Les peuples d’Europe n’ont pas dit leur dernier mot.
À lire les éditos publiés ici ou là, et même très souvent ici, après la victoire de Macron, on pourrait croire que sont devenues caduques toutes les analyses sur la fracture entre le peuple (classes moyennes et populaires) et les élites. Pensez donc, le peuple a voté pour le candidat chéri des élites ! Vox populi, vox dei ! Et le populus se reconnaîtrait donc dans ce nouveau deus, représentant emblématique desdites élites. Cette élection aurait refermé la longue parenthèse ouverte depuis le référendum de 2005, et en fait depuis bien avant. C’est la réalité vue avec les lunettes du Monde.
Cette victoire du cercle autoproclamé de la « raison », si elle est analysée ainsi comme une réconciliation des élites mondialisées et multiculturelles avec des peuples attachés à leur identité et rejetant une immigration massive conduisant à leur dilution, n’est rien d’autre qu’une pensée magique. Le cercle de la raison sait se laisser aller à cela, quand ça l’arrange.
Dans le cas de l’élection de Macron, il suffira de rappeler qu’elle ne fut acquise que par le matraquage médiatique en faveur de ce candidat, quand on ignorait superbement les affaires Bayrou et Ferrand, qui étaient pourtant là, disponibles. Et la dénonciation tardive d’un syndicat de journalistes contre le parti pris de l’AFP en faveur de Macron montre bien que ce deux poids deux mesures n’était pas un fantasme de complotiste filloniste.
Mais nos tenants de la thèse de la disparition du « péril populiste » devraient aussi se repasser, en faisant leur prière bruxelloise du soir, les chiffres de l’abstention, les scores de Mélenchon et Le Pen, les résultats du Brexit et l’élection de Trump. Car le magicien Macron n’a pas effacé la lourde tendance populiste.
Une enquête large, sérieuse et chiffrée, comme les aiment nos élites, vient le confirmer.
Elle a été menée par l’Institut royal des affaires internationales Chatham House, célèbre think-tank britannique de Londres, entre décembre 2016 et février 2017 dans dix pays européens, sur un échantillon représentatif de 10.000 personnes et sur un second échantillon de plus de 1.800 membres des élites politiques, médiatiques et entrepreneuriales.
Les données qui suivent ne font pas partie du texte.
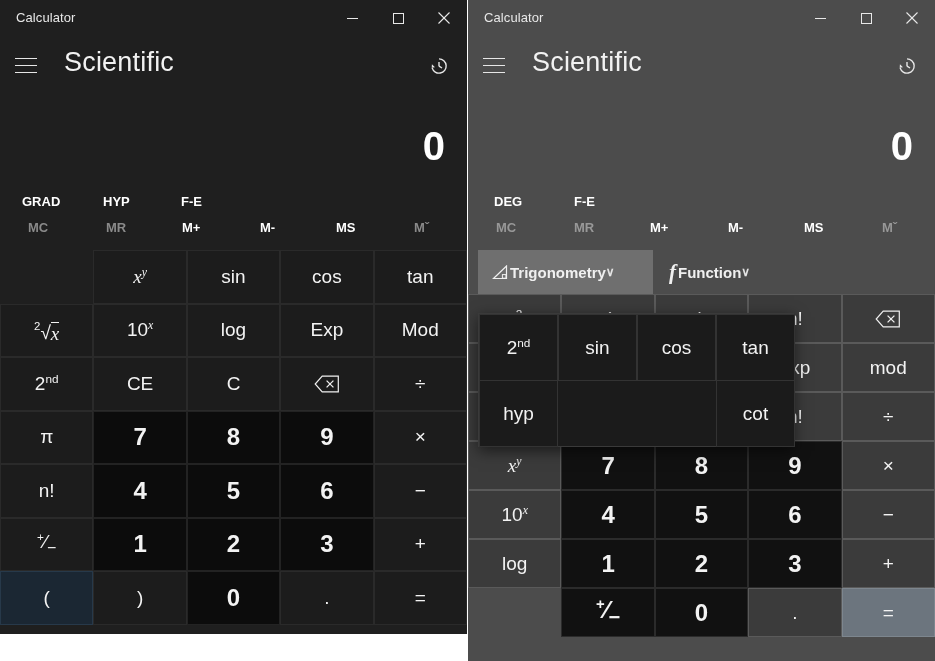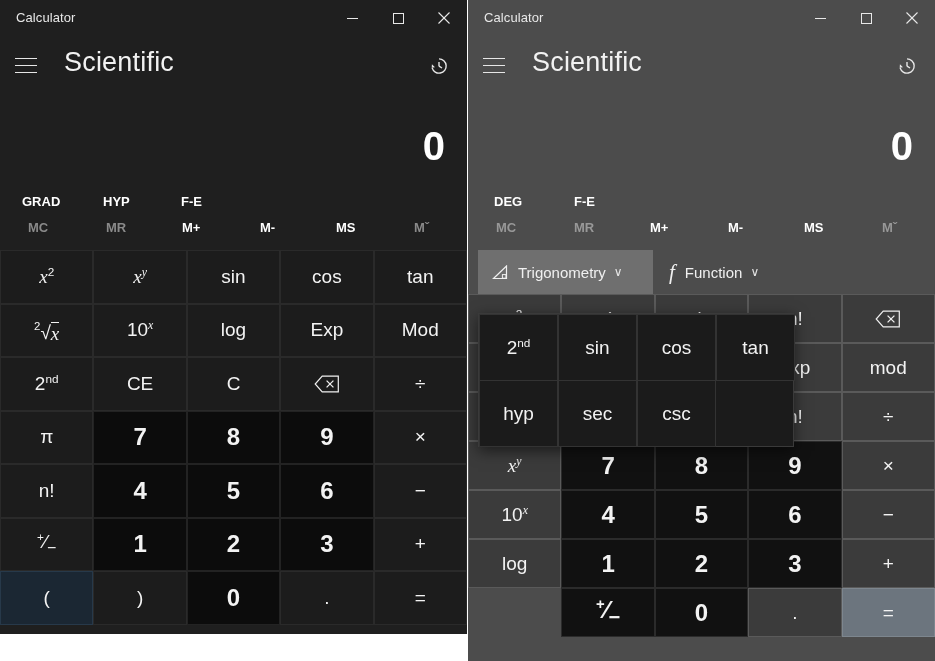--- a/index.html
+++ b/index.html
@@ -46,21 +46,21 @@
   .win.left .key.num{background:#0c0c0c;border:1px solid #232323;font-size:24px;font-weight:bold;}
   .win.left .key.hover{background:#1b2733;border:1px solid #27394a;}
 
   
   .win.right .key{background:#3b3b3b;border:1px solid #5a5a5a;font-size:19px;font-weight:400;color:#f3f3f3;}
   .win.right .key.num{background:#111111;border:1px solid #2b2b2b;font-size:24px;font-weight:bold;}
   .win.right .key.accent{background:#6c757e;border:1px solid #7d868e;}
 
   
   .funcbar{position:absolute;left:0;width:467px;height:44px;}
-  .fbtn{position:absolute;top:0;height:44px;display:flex;align-items:center;gap:8px;padding:0 14px;box-sizing:border-box;color:#f0f0f0;font-size:15px;}
+  .fbtn{position:absolute;top:0;height:44px;display:flex;align-items:center;padding:0 14px;box-sizing:border-box;color:#f0f0f0;font-size:15px;font-weight:bold;}
   .fbtn.active{background:#6f6f6f;}
   .chev{display:inline-block;}
 
   
   .flyout{position:absolute;background:#1b1b1b;border:1px solid #3a3a3a;box-sizing:border-box;box-shadow:0 4px 14px rgba(0,0,0,.55);}
   .fly-key{position:absolute;display:flex;align-items:center;justify-content:center;box-sizing:border-box;background:#1b1b1b;border:1px solid #333333;color:#f2f2f2;font-size:19px;}
 
   sup{font-size:.62em;vertical-align:super;line-height:0;}
   .ital{font-style:italic;font-family:"Liberation Serif",serif;}
   .rad{display:inline-flex;align-items:flex-start;}
@@ -124,23 +124,20 @@
     <div class="memrow">
         <div class="membtn mem-off" style="left: 24px;">MC</div>
         <div class="membtn mem-off" style="left: 102px;">MR</div>
         <div class="membtn mem-on" style="left: 178px;">M+</div>
         <div class="membtn mem-on" style="left: 256px;">M-</div>
         <div class="membtn mem-on" style="left: 332px;">MS</div>
         <div class="membtn mem-off" style="left: 410px;">Mˇ</div>
       </div>
 
     <div class="pad" style="height: 375px;">
-        <div class="key" style="left: 0px; top: 0px; width: 93.4px; height: 53.5px;">
-          <span><span class="ital">x</span><sup>2</sup></span>
-        </div>
         <div class="key" style="left: 93.4px; top: 0px; width: 93.4px; height: 53.5px;">
           <span><span class="ital">x</span><sup class="ital">y</sup></span>
         </div>
         <div class="key" style="left: 186.8px; top: 0px; width: 93.4px; height: 53.5px;">
           <span>sin</span>
         </div>
         <div class="key" style="left: 280.2px; top: 0px; width: 93.4px; height: 53.5px;">
           <span>cos</span>
         </div>
         <div class="key" style="left: 373.6px; top: 0px; width: 93.4px; height: 53.5px;">
@@ -440,22 +437,19 @@
         </div>
         <div class="fly-key" style="left: 158px; top: 0px; width: 79px; height: 67px;">
           <span>cos</span>
         </div>
         <div class="fly-key" style="left: 237px; top: 0px; width: 79px; height: 67px;">
           <span>tan</span>
         </div>
         <div class="fly-key" style="left: 0px; top: 66px; width: 79px; height: 67px;">
           <span>hyp</span>
         </div>
-        <div class="fly-key" style="left: 79px; top: 66px; width: 79px; height: 67px;">
-          <span>sec</span>
-        </div>
-        <div class="fly-key" style="left: 158px; top: 66px; width: 79px; height: 67px;">
-          <span>csc</span>
+        <div class="fly-key" style="left: 237px; top: 66px; width: 79px; height: 67px;">
+          <span>cot</span>
         </div>
       </div>
     </div>
 
 </div>
 
 </body></html>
Et, sur l’immigration, le divorce est complet entre les deux mondes : 57 % des élites européennes pensent que l’immigration a été un bienfait, contre seulement 25 % des citoyens ordinaires ; 58 % des élites pensent que les immigrés améliorent la vie culturelle, contre seulement 32 % des citoyens ordinaires. Et inversement, une majorité des citoyens (51 %) affirme que l’immigration a aggravé la criminalité, contre 30 % des élites. De même, 55 % des citoyens pensent que l’immigration pèse sur l’État-providence, contre 35 % des élites. Et les mêmes oppositions séparent peuple et élites sur l’islam et les musulmans : 56 % pensent ainsi que toute nouvelle immigration en provenance de pays musulmans doit être stoppée, contre une minorité des élites (32 %). Et 55 % des citoyens affirment que les styles de vie européen et musulman sont irréconciliables (contre 35 %). La rupture est encore plus forte sur l’Union européenne : 71 % des élites considèrent avoir bénéficié de l’Union européenne, contre seulement 34 % des citoyens. Enfin, les deux groupes s’opposent aussi sur les réfugiés, le Brexit, le rôle de l’Allemagne, le mariage homosexuel et la peine de mort.
Si, comme c’est de plus en plus le cas, la réalité vient donner raison aux « gens ordinaires » contre les élites, alors ces tendances lourdes ne feront que grossir avec, en plus, un légitime sentiment de trahison et de colère contre ces élites. Et ce n’est pas un Président des élites qui pourra les inverser, lui qui n’a, pour le moment, manifesté aucune intention d’arrêter l’immigration et l’islamisation de l’Europe. Une politique de grandeur – et de raison – susceptible de réconcilier peuples et élites ne se construira pas sans ce préalable-là.
Les peuples d’Europe n’ont pas dit leur dernier mot.